Le rêve soviétique a, à de nombreuses reprises, viré au cauchemar. Le sympathique barbu qui a écrit les lignes du Capital pensait, espérait, qu’un jour les individus seraient capables de s’élever au point de pouvoir se passer de l’État, mais l’URSS a décidé d’abandonner ce noble idéal au profit de l’éradication de la notion même de l’individu, avec le succès que l’on connaît.
Le rêve capitaliste est lui aussi irréaliste, car il repose sur l’égoïsme de chacun et on finit par se prendre la main invisible du marché en pleine tête pour parler poliment.
Tout comme l’armée de chômeurs que nous avons créée en abandonnant l’inflation au seul privilège du capital et qu’aujourd’hui nous traitons allégrement de profiteurs, fainéants et assistés, les milliards d’euros qui s’évaporent dans les niches et paradis fiscaux (le paradis fiscal est un choix linguistique qui mérite une réflexion à lui tout seul) sont le résultat direct des politiques économiques que nous avons validées au fil de très nombreuses années. Que nous opposions les méchants assistés aux gentils patrons appliqués et méritants ou les méchants riches à leurs victimes paupérisées à force de délocalisations et de plans sociaux, le clivage s’opère sur un présupposé d’impuissance et d’incapacité de faire changer l’état des choses. E la nave va. Droit dans le mur et en klaxonnant. L’ascension du FN est jugée inexorable, tout comme la suppression du système des retraites dans un avenir prévisible, « l’avancée » néo-libérale partout dans le monde, la débâcle climatique et tout un éventail d’autres délices macabres.

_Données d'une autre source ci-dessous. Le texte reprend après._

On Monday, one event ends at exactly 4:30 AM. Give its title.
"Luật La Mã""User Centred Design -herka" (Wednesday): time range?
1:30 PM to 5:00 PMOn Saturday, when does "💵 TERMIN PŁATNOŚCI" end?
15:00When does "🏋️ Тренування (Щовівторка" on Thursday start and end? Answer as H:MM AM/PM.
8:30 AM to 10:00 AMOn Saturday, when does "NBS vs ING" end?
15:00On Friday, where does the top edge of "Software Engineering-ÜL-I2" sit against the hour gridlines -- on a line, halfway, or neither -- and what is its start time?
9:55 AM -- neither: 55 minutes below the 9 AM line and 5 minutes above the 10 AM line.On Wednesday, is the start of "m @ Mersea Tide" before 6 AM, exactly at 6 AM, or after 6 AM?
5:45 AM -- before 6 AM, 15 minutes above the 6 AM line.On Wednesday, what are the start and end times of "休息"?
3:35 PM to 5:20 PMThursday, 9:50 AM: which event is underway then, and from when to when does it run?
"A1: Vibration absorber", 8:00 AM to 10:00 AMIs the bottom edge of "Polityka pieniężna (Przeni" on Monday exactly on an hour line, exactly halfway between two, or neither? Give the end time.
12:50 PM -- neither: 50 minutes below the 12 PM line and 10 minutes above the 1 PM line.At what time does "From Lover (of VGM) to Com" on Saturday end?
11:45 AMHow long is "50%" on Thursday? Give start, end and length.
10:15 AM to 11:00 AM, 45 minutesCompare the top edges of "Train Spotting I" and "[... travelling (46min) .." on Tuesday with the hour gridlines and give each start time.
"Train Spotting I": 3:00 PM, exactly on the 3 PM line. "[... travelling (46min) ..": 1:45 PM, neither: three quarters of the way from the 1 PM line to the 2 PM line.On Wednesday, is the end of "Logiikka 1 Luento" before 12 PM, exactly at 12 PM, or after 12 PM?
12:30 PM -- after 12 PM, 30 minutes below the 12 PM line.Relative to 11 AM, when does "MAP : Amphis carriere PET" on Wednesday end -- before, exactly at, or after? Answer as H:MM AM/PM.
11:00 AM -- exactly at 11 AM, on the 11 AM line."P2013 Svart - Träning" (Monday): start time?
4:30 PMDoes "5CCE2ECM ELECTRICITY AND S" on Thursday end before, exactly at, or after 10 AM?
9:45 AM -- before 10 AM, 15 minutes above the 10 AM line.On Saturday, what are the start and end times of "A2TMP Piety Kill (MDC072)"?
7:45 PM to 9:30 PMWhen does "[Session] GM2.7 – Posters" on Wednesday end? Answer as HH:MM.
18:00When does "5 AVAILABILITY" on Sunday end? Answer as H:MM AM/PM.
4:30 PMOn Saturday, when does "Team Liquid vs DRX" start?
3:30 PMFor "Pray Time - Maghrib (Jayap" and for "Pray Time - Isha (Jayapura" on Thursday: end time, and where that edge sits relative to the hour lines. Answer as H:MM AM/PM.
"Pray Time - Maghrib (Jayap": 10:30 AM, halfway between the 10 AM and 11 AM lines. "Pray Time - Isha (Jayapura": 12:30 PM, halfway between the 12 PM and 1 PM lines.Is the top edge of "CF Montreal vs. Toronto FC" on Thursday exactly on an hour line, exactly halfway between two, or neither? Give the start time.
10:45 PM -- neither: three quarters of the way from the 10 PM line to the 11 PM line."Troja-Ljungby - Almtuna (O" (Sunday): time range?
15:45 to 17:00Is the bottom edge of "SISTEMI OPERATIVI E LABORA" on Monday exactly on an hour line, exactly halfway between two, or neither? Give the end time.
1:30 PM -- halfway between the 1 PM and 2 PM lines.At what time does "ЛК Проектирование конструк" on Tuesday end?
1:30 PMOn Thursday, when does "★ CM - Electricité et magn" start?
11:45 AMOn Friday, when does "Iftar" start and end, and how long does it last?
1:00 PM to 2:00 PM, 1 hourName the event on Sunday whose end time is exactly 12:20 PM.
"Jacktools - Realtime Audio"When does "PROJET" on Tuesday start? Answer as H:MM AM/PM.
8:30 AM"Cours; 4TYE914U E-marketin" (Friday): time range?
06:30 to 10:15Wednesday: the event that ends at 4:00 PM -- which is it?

Nous nous laissons aller, car c’est effectivement plus simple que d’avoir le courage d’admettre que nous sommes les seuls responsables de cette situation.
Pourtant, la capacité d’admettre ses erreurs et d’avancer est le plus grand, voire l’unique signe de maturité pour un individu et pour une société. Sans remords, car le passé doit nous servir de leçon et nous permettre d’éviter sa répétition ad nauseam. Sans regrets, car l’avenir doit être envisagé avec le frétillement, l’impatience optimiste et non la culpabilité d’un conducteur poursuivi pour homicide involontaire. Sans nostalgie, car l’Âge d’or n’est après tout qu’un mythe – votre boulanger du quartier sait, sans doute, fabriquer du pain qui n’a rien à envier à la baguette d’antan.
Avec détermination, joie, fierté et responsabilité. Et surtout, sans Papa, sans homme providentiel et sans monarque.
Une nouvelle république est à construire.